Music recommendation dataset by Oscar Celma & last.fm

Thanks to a FB comment by Jose Carlos, I have discovered this really interesting dataset. Oscar Celma, Ph.D, Chief Innovation Officer @ Barcelona Music & Audio Technologies, has written a very interesting thesis on Music Recommendation, with the plus of making his dataset available to the community.

This dataset contains tuples (for ~360,000 users) collected from Last.fm API, using the user.getTopArtists() method, and it is ~543Mb. The data is made available for non-commercial use. As it essentially features <user, artist, plays> tuples, it is very interesting for testing a number of collaborative recommendation techniques and functions (recommending music & artists). However, I miss it was date-tagged, in order to examin how a system would evolve regarding recommendations and feedback.

It contains 17,562,018 tuples, beware if you are going to use non-sparse representations.

2 comentarios:

Foafing your music dijo...

"However, I miss it was date-tagged, in order to examin how a system would evolve regarding recommendations and feedback."
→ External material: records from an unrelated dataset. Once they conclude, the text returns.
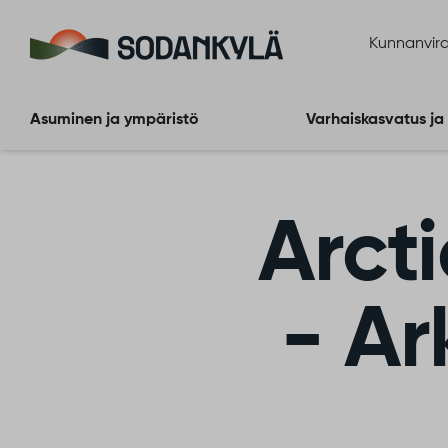
Siirry sisältöön
Kunnanvira
Asuminen ja ympäristö
Varhaiskasvatus ja
Arct
- Ar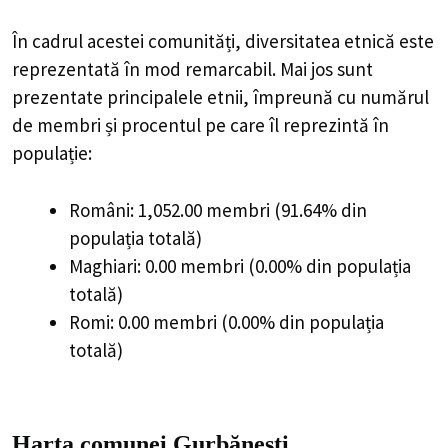
În cadrul acestei comunități, diversitatea etnică este
reprezentată în mod remarcabil. Mai jos sunt
prezentate principalele etnii, împreună cu numărul
de membri și procentul pe care îl reprezintă în
populație:
Români: 1,052.00 membri (91.64% din
populația totală)
Maghiari: 0.00 membri (0.00% din populația
totală)
Romi: 0.00 membri (0.00% din populația
totală)
Harta comunei Gurbănești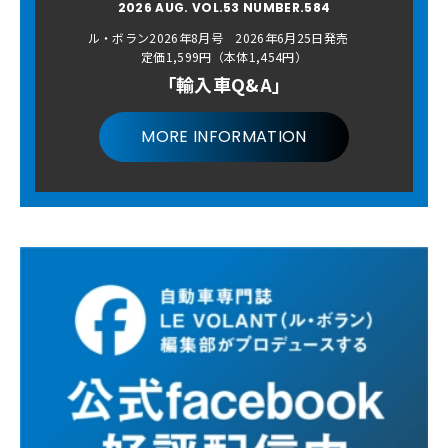
2026 AUG. VOL.53 NUMBER.584
ル・ボラン2026年8月号 2026年6月25日発売
定価1,599円（本体1,454円）
「輸入車Q&A」
MORE INFORMATION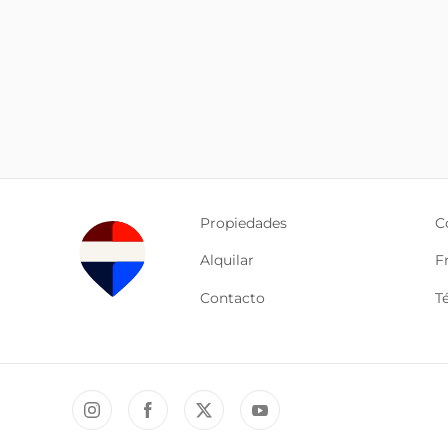
Propiedades
C
Alquilar
F
Contacto
T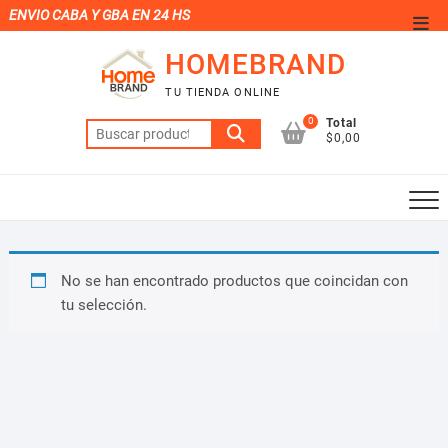
Saltar
ENVIO CABA Y GBA EN 24 HS
Men
al
de
HOMEBRAND
contenido
la
TU TIENDA ONLINE
barr
0
Total
Buscar
supe
$0,00
por:
No se han encontrado productos que coincidan con
tu selección.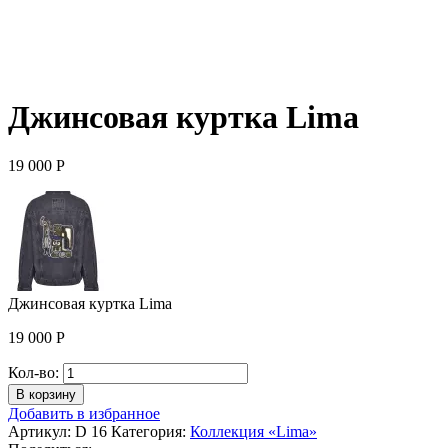
Джинсовая куртка Lima
19 000
Р
Джинсовая куртка Lima
19 000
Р
Количество
Кол-во:
Джинсовая
В корзину
куртка
Добавить в избранное
Lima
Артикул:
D 16
Категория:
Коллекция «Lima»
That's the second dataset I'm planning to release, but it's not as easy as it contains *lots* of scrobbles (the whole listening history) for one thousand users.

Hopefully, soon (I'm still discussing with last.fm to do it right) it'll be also available to download.

It'll include user, artist name, song name and a timestamp.

Hasta luego,

Oscar

José María Gómez Hidalgo dijo...

Thank you for your comment.

It is good to know about your next plans for the dataset (which in fact is *very* useful as it is now).

Thank you for your support to the community!